Please find every line in the entries below that contains the string "TRIANGLE", and copy it.

··········

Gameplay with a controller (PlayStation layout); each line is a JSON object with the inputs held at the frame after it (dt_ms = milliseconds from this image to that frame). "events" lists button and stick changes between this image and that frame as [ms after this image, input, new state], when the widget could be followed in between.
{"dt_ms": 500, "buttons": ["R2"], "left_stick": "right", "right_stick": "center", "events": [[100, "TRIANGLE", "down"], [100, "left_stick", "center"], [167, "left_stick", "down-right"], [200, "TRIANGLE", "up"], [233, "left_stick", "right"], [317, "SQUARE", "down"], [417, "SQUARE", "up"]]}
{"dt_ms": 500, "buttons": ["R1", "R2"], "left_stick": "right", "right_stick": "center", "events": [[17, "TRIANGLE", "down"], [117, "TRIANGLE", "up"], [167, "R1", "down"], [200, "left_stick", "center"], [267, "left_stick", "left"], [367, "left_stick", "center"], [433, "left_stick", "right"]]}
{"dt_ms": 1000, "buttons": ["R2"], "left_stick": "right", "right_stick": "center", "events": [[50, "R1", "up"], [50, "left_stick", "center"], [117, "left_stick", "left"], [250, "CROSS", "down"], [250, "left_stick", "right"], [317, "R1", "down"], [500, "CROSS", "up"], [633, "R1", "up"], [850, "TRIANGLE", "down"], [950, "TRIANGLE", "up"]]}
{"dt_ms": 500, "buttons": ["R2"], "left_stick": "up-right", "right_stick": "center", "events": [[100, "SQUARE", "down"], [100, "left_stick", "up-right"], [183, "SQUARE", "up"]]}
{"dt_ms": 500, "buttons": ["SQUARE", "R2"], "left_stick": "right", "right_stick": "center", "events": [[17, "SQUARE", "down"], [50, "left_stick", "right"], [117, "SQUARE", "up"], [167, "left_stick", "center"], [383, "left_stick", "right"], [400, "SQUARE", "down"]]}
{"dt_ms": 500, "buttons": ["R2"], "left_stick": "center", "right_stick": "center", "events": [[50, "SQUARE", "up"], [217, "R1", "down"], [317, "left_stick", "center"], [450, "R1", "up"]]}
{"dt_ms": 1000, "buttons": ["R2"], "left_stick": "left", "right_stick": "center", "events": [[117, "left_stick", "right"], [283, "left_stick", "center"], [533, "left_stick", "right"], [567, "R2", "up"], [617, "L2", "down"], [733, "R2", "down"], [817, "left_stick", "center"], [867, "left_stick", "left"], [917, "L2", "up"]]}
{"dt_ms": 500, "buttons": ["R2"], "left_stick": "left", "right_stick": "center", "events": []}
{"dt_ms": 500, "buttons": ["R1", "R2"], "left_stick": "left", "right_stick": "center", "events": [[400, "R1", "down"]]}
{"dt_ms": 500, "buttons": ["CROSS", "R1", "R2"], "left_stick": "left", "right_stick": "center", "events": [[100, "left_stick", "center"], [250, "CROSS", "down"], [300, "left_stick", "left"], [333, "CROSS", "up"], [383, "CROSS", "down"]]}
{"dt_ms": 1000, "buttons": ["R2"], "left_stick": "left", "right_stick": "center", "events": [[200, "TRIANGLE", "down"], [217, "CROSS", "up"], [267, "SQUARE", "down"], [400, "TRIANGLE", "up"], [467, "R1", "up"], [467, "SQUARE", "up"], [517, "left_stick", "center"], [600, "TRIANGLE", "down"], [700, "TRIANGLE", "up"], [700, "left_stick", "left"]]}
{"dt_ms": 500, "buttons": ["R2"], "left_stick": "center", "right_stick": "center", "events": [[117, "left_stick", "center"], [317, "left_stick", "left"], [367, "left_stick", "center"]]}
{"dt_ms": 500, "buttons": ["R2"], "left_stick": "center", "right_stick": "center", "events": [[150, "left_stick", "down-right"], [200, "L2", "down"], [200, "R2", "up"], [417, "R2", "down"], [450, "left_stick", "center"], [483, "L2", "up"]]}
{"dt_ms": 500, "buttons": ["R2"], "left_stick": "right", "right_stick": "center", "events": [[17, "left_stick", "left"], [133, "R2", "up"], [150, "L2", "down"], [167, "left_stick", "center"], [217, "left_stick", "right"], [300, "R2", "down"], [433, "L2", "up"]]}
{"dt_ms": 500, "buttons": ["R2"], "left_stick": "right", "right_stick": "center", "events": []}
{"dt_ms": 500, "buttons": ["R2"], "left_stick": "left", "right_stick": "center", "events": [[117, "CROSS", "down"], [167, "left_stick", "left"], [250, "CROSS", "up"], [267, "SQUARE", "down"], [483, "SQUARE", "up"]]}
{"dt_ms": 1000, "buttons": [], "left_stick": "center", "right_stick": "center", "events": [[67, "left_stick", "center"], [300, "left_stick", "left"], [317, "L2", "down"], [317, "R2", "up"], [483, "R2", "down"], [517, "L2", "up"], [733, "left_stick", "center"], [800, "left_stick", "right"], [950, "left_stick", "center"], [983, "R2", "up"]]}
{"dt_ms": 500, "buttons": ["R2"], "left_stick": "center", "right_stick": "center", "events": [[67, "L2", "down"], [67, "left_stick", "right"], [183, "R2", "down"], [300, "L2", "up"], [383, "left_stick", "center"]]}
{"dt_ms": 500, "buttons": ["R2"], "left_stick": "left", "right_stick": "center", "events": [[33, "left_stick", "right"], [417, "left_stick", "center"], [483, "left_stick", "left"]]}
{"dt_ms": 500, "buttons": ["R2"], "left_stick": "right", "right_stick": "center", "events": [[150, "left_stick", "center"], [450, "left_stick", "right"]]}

··········

(SOLUTION BELOW)
{"dt_ms": 500, "buttons": ["R2"], "left_stick": "right", "right_stick": "center", "events": [[100, "TRIANGLE", "down"], [100, "left_stick", "center"], [167, "left_stick", "down-right"], [200, "TRIANGLE", "up"], [233, "left_stick", "right"], [317, "SQUARE", "down"], [417, "SQUARE", "up"]]}
{"dt_ms": 500, "buttons": ["R1", "R2"], "left_stick": "right", "right_stick": "center", "events": [[17, "TRIANGLE", "down"], [117, "TRIANGLE", "up"], [167, "R1", "down"], [200, "left_stick", "center"], [267, "left_stick", "left"], [367, "left_stick", "center"], [433, "left_stick", "right"]]}
{"dt_ms": 1000, "buttons": ["R2"], "left_stick": "right", "right_stick": "center", "events": [[50, "R1", "up"], [50, "left_stick", "center"], [117, "left_stick", "left"], [250, "CROSS", "down"], [250, "left_stick", "right"], [317, "R1", "down"], [500, "CROSS", "up"], [633, "R1", "up"], [850, "TRIANGLE", "down"], [950, "TRIANGLE", "up"]]}
{"dt_ms": 1000, "buttons": ["R2"], "left_stick": "left", "right_stick": "center", "events": [[200, "TRIANGLE", "down"], [217, "CROSS", "up"], [267, "SQUARE", "down"], [400, "TRIANGLE", "up"], [467, "R1", "up"], [467, "SQUARE", "up"], [517, "left_stick", "center"], [600, "TRIANGLE", "down"], [700, "TRIANGLE", "up"], [700, "left_stick", "left"]]}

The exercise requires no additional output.